━━━━━ Document extract

Good Luck my friend, :thumbup: 
Craig


----------



## LindaGene (May 5, 2006)

We have a 2004 Maxima. In January of this year we had front rotors turned and pads replaced at 74500 miles. This became an apparent need when after pulsating for a while we began to hear metal against metal sounds. Four weeks after the rotors were turned, we began to feel the pulsating return. Now at 85000, it is becoming dangerous to get the car in tight situations as the pulsating makes it hard to control the car. Our mechanic tells us it is because the back brakes have a problem of some sort with the caliphers which causes the front brakes to do most of the work, which brings an overheating situation and warps the rotors again. He says there is some sort of problem with the brakes on this particular model. Is that true? If so, how do we get this corrected. BTW, we put approximately 100 to 150 a day, mostly highway driving on this car.


----------



## interalia (May 6, 2006)

I had warped discs on a 2000 maxima at 30000km. I was told they would replace for 300-400cdn dollars as they were no good anymore.. I said BS and fought dealer. They said I must drive it like some kid booting a TC grand Prix. Bloody cheek of them.

━━━━━━━━━━

- Work to complete
• A. From the forum thread about Maxima brakes, reproduce the passage starting at "I had warped" and ending at "cheek of them.".
• B. Answer these questions from the forum thread about Maxima brakes:
(i) At what mileage were the front rotors turned and the pads replaced on the 2004 Maxima?
(ii) How long after the rotors were turned did the pulsating start to return?
(iii) At what distance did the 2000 Maxima have warped discs?
• C. Pick up the forum thread about Maxima brakes after its final sentence and continue writing it.

━━━━━ Record excerpts

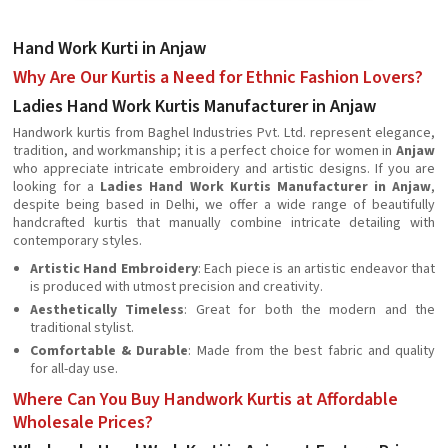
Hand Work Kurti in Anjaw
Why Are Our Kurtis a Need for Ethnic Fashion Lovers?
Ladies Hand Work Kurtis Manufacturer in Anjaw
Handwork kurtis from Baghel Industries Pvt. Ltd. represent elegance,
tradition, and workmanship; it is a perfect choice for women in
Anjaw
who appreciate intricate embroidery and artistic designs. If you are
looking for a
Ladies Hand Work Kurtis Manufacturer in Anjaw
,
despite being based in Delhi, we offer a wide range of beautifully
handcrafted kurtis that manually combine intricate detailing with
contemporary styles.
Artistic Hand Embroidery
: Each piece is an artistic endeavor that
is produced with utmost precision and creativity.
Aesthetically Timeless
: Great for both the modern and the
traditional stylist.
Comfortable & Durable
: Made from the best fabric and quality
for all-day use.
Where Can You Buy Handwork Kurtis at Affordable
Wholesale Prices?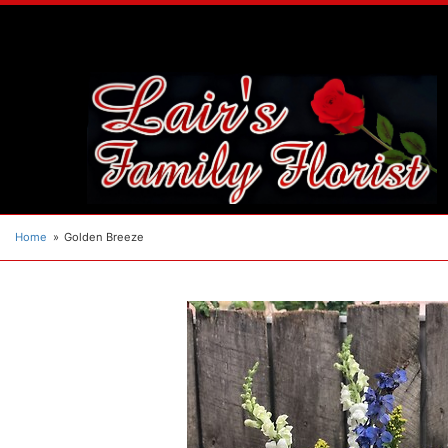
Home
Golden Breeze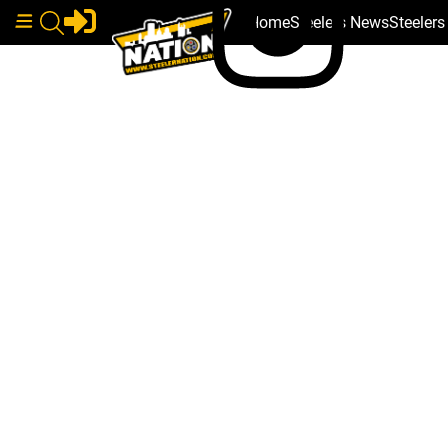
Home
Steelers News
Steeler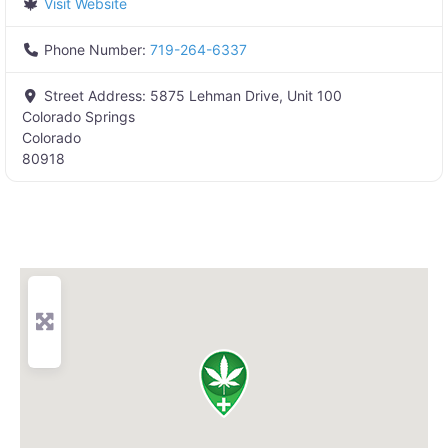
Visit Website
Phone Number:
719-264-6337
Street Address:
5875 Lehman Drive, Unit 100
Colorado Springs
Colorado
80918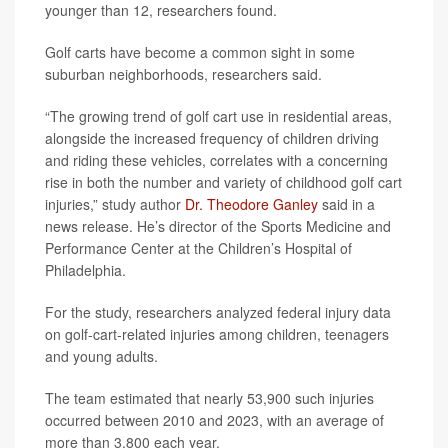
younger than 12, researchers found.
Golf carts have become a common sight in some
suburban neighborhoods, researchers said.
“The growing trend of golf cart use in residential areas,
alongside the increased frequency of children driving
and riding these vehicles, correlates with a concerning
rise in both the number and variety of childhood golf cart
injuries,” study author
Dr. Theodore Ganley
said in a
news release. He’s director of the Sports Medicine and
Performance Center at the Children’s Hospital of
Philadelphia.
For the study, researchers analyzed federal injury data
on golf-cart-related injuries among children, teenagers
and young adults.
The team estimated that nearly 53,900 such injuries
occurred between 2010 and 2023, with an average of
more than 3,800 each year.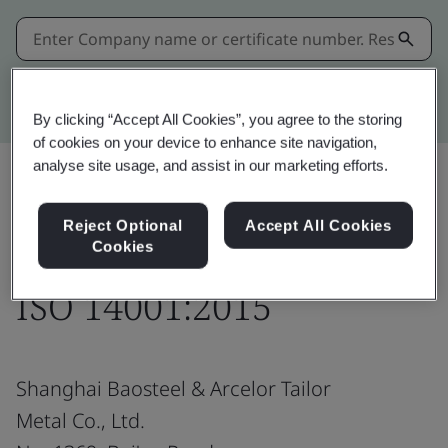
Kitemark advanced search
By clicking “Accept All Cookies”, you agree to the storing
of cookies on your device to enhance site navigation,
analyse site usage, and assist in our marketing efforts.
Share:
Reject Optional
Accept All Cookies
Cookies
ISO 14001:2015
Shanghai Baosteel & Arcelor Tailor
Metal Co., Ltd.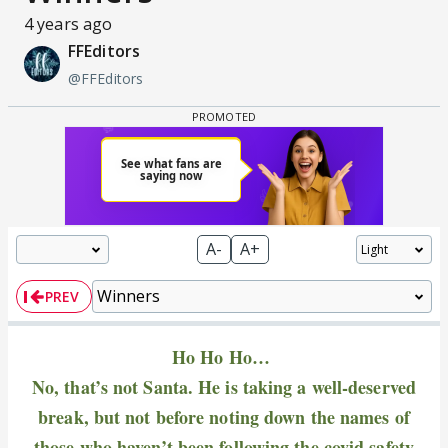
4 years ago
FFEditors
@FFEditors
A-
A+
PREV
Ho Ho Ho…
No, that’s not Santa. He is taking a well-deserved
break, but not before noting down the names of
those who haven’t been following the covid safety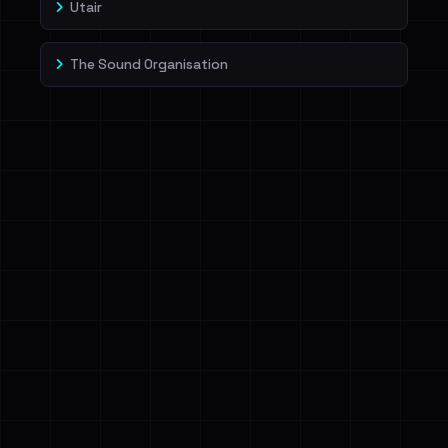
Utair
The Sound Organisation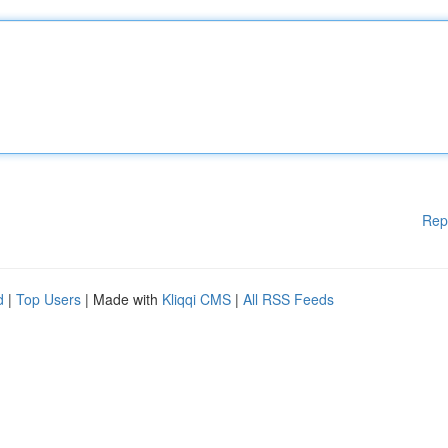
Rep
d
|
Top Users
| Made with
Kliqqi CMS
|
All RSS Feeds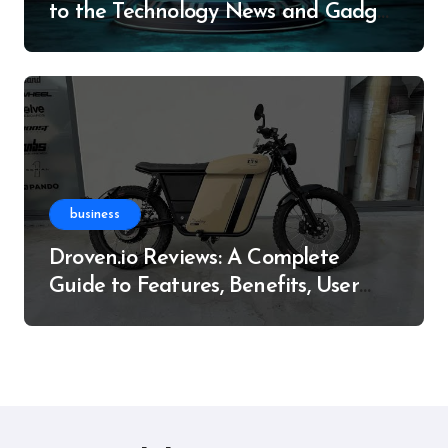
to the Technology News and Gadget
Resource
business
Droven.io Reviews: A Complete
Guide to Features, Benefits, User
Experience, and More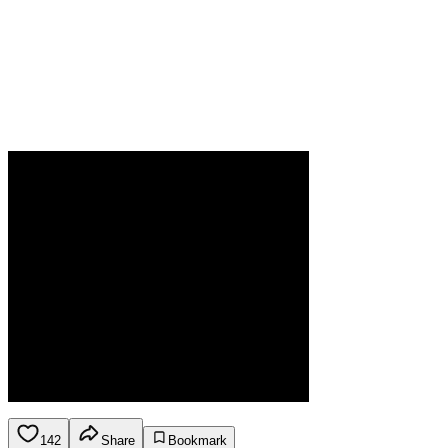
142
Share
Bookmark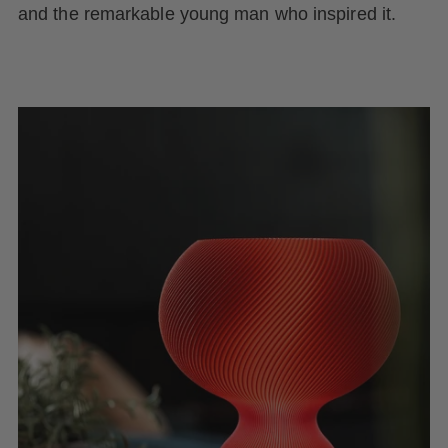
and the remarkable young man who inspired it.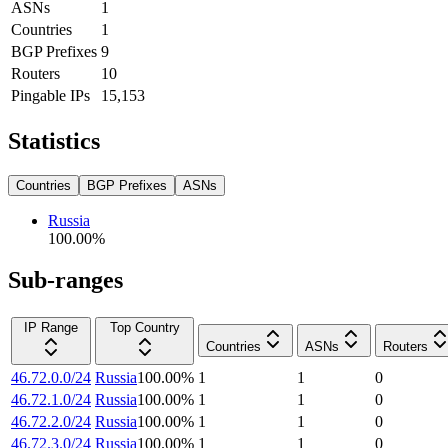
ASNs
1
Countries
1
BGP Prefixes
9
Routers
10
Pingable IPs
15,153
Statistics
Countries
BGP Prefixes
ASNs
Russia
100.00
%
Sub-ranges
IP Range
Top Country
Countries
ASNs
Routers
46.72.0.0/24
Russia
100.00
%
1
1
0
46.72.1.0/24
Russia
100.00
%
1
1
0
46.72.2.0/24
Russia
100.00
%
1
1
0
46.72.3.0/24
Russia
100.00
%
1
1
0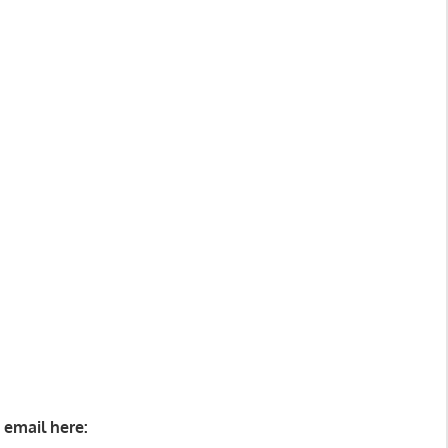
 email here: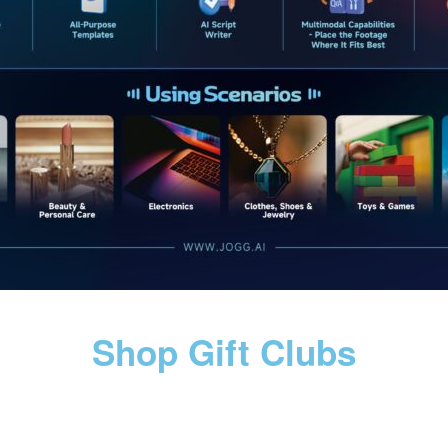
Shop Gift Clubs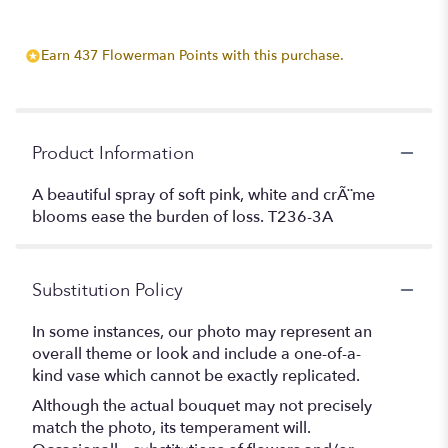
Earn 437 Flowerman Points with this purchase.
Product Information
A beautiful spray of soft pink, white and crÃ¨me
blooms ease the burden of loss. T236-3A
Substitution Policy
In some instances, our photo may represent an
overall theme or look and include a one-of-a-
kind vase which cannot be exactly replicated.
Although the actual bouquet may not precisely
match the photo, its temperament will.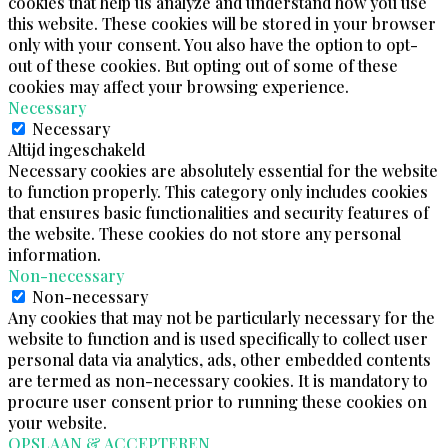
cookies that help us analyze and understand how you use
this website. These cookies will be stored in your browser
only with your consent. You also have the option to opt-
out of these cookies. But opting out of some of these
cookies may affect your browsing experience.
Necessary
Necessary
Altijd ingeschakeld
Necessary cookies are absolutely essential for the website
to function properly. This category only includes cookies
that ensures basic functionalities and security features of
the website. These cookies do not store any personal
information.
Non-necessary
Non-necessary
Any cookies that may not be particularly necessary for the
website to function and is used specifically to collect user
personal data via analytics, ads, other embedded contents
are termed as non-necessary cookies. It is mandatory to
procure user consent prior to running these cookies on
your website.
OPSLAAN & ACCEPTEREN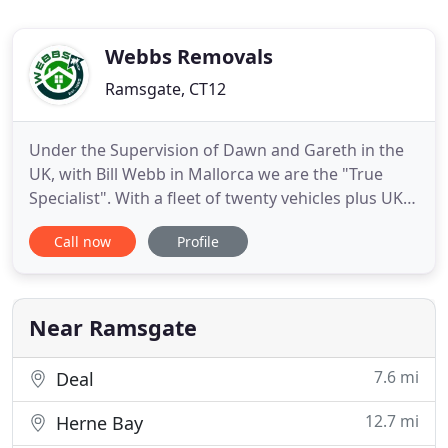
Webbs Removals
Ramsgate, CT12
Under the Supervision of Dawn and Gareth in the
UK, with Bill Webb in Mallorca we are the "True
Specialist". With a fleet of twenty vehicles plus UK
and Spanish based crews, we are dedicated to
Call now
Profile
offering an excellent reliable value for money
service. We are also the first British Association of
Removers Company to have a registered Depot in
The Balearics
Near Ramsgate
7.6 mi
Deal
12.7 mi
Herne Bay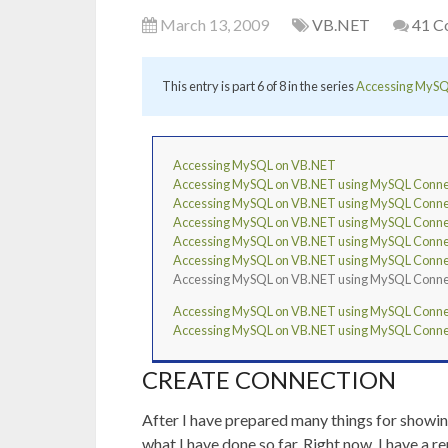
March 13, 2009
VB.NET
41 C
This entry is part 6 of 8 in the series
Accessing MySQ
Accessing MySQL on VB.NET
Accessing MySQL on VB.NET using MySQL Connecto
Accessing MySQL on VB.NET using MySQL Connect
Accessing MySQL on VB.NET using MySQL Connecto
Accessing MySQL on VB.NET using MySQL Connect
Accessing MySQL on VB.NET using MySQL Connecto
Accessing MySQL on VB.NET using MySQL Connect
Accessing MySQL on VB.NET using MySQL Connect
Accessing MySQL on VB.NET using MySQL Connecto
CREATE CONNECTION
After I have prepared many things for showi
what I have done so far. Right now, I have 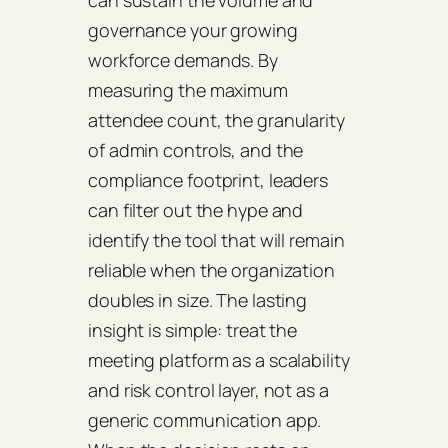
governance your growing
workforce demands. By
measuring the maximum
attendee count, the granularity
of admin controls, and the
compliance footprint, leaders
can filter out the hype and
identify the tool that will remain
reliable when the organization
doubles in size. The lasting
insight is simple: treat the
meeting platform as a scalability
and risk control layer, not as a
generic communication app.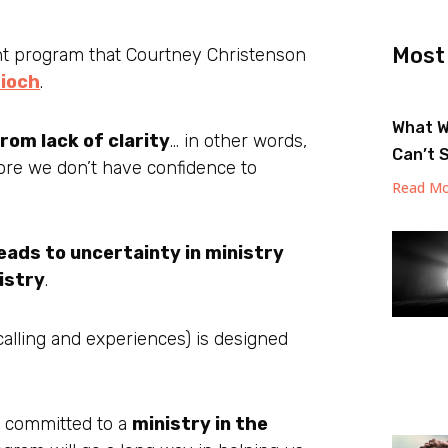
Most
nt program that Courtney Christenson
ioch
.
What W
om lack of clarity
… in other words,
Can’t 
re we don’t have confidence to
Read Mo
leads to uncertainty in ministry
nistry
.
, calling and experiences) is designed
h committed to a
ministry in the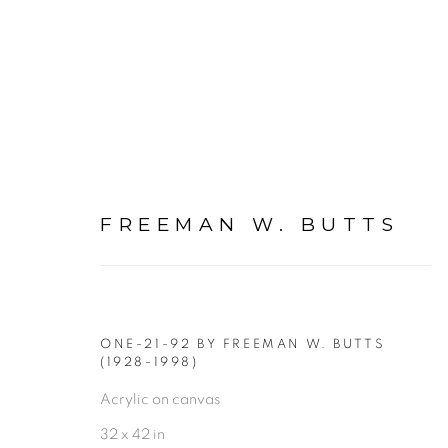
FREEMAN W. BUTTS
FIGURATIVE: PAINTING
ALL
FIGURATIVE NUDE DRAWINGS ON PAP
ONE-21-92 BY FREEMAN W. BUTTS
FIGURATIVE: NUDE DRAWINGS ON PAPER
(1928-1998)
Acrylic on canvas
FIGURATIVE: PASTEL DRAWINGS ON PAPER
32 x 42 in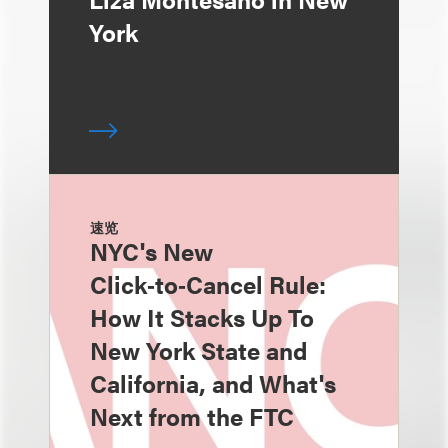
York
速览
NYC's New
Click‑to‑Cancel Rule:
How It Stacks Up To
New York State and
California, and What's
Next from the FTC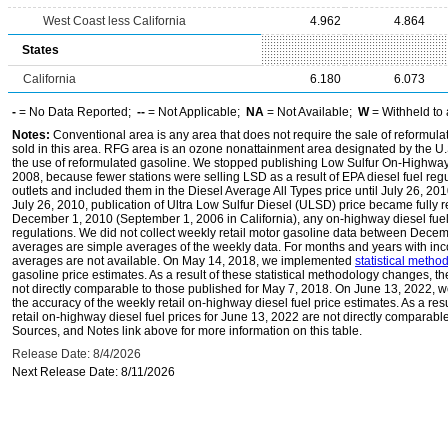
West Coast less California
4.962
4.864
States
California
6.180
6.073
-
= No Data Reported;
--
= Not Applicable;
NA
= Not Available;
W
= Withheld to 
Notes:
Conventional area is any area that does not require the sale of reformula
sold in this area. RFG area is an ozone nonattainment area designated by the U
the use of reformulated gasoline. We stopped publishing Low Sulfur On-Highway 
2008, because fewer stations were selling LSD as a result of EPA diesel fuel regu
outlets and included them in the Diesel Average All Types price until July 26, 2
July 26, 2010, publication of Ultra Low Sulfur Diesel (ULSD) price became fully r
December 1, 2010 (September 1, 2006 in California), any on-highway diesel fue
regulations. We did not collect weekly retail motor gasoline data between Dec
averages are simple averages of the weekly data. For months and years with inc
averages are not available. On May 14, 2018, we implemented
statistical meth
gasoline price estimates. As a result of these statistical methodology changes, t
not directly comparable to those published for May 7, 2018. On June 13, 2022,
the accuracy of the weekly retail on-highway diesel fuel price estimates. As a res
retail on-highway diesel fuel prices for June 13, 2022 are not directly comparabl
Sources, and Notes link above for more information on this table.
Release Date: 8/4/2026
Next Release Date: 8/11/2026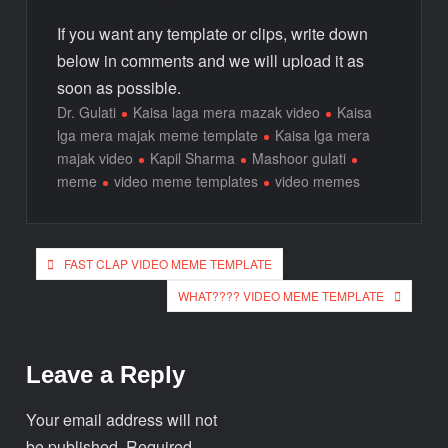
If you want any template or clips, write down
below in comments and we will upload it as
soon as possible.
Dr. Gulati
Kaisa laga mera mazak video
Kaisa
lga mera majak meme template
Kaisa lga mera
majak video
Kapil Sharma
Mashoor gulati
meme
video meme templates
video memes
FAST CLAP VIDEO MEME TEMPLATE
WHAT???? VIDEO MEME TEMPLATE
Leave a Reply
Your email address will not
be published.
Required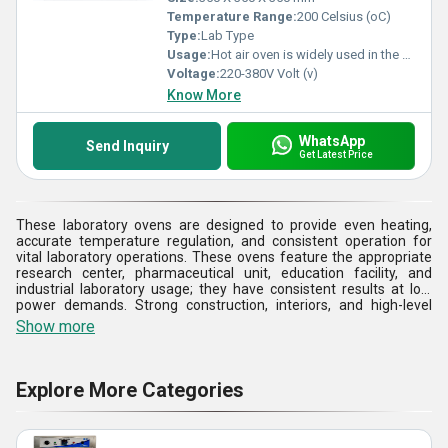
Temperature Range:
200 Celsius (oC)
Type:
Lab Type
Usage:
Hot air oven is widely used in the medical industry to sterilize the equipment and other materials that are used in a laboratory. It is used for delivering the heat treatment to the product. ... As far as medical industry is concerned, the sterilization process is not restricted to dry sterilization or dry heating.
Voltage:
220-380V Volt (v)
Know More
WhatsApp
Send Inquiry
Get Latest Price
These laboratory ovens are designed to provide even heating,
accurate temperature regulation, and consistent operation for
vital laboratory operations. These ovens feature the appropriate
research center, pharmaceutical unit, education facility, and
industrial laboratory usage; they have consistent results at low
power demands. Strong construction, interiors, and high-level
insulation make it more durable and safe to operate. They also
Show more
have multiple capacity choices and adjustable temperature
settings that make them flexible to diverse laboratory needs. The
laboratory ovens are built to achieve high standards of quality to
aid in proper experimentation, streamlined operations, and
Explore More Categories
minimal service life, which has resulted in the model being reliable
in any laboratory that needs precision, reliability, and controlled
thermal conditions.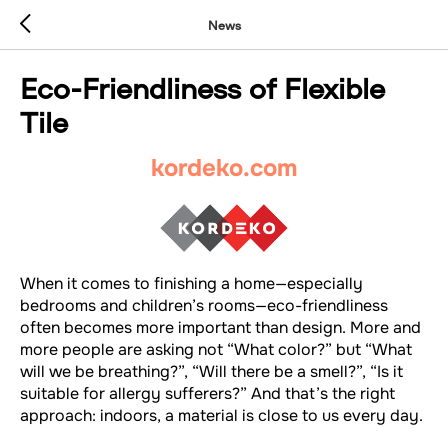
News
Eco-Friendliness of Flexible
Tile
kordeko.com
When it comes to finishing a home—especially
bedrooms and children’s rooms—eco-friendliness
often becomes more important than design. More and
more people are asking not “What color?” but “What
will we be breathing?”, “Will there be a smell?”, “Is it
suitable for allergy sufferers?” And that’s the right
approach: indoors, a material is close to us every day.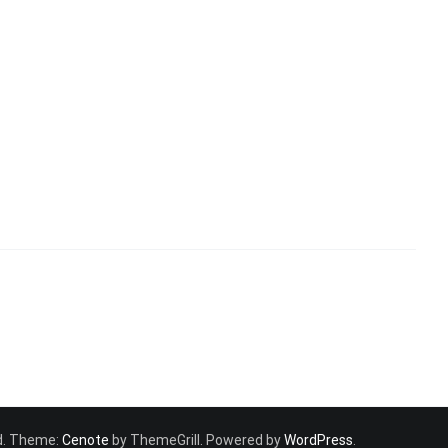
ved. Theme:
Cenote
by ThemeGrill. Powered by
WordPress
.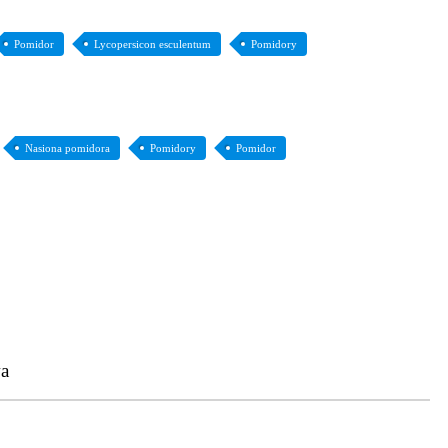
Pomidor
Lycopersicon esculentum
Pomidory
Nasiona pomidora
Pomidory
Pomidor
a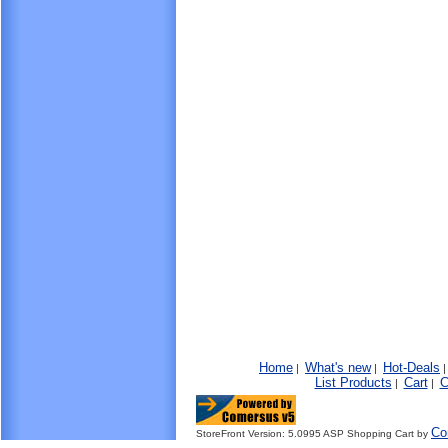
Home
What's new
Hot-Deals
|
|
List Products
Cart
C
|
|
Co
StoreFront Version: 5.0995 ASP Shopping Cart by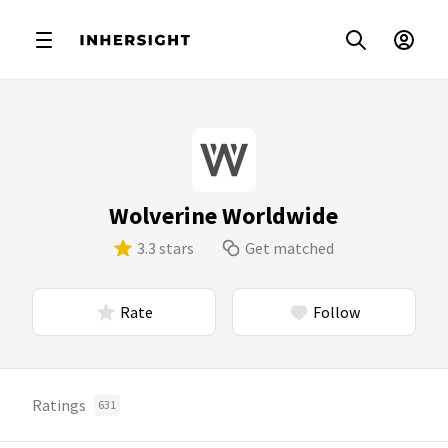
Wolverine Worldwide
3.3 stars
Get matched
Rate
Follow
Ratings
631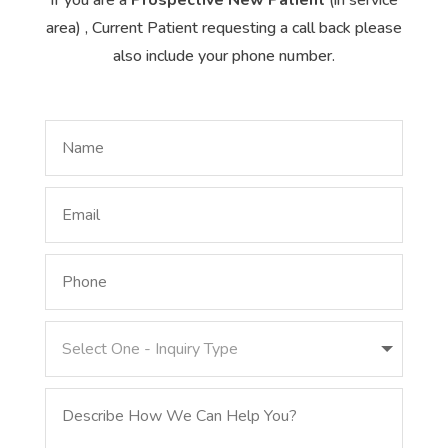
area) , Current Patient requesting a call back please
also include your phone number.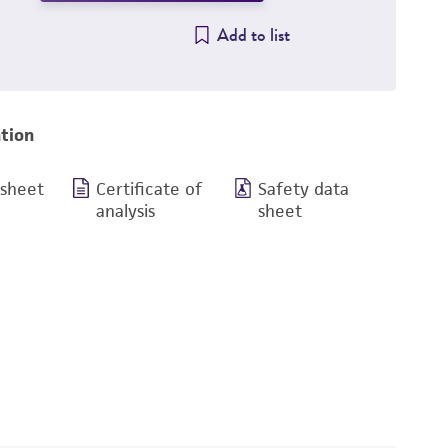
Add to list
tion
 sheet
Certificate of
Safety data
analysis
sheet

━━━━━━━━━━

- Results for the exercise
• A.
I had warped discs on a 2000 maxima at 30000km. I was told they would replace for 300-400cdn dollars as they were no good anymore.. I said BS and fought dealer. They said I must drive it like some kid booting a TC grand Prix. Bloody cheek of them.

• B.
(i) 74500 miles
(ii) Four weeks
(iii) 30000 km

• C.
They told me they would machine them down. No blooming way I said. I sell castings and I know these are faulty castings. Soon again warp would come back.
Eventually they said they would replace free. I never checked to see if they were
honest !!! You gotta fight the bastards or they will walk all over you. The same car had tranny failure, tranny replaced but problem still existed --solenoids ?? Found a hidden warranty. Dealer knew nothing !! usual dumbness !!. They spent 10,000cdn dollars warranty on my car. However i traded for a 02 model.Yes an other Maxima 02 , which broke down at 800kms. Chip problem !! Listen up, I now have a 04 model!!!
A sucker for love.
Overall I like performance-to-cost ratio.


----------



## interalia (May 6, 2006)

Warped rotor is purely a casting with a stress in it. It is normal for brakes to be hot as cast iron holds heat. After a bout of city driving, when you park at home try touching the rotor with your finger-- BETTER STILL do not or you will fry a digit. The stress will show up again as a warp
when heat builds up again. Ask any foundryman for stress explanation.


----------



## interalia (May 6, 2006)

fight the dealer. this is a casting problem-- a Nissan problem.They likely told you you drive like some dickhead in a GP turbo !!!


----------



## scottydog (Jul 19, 2006)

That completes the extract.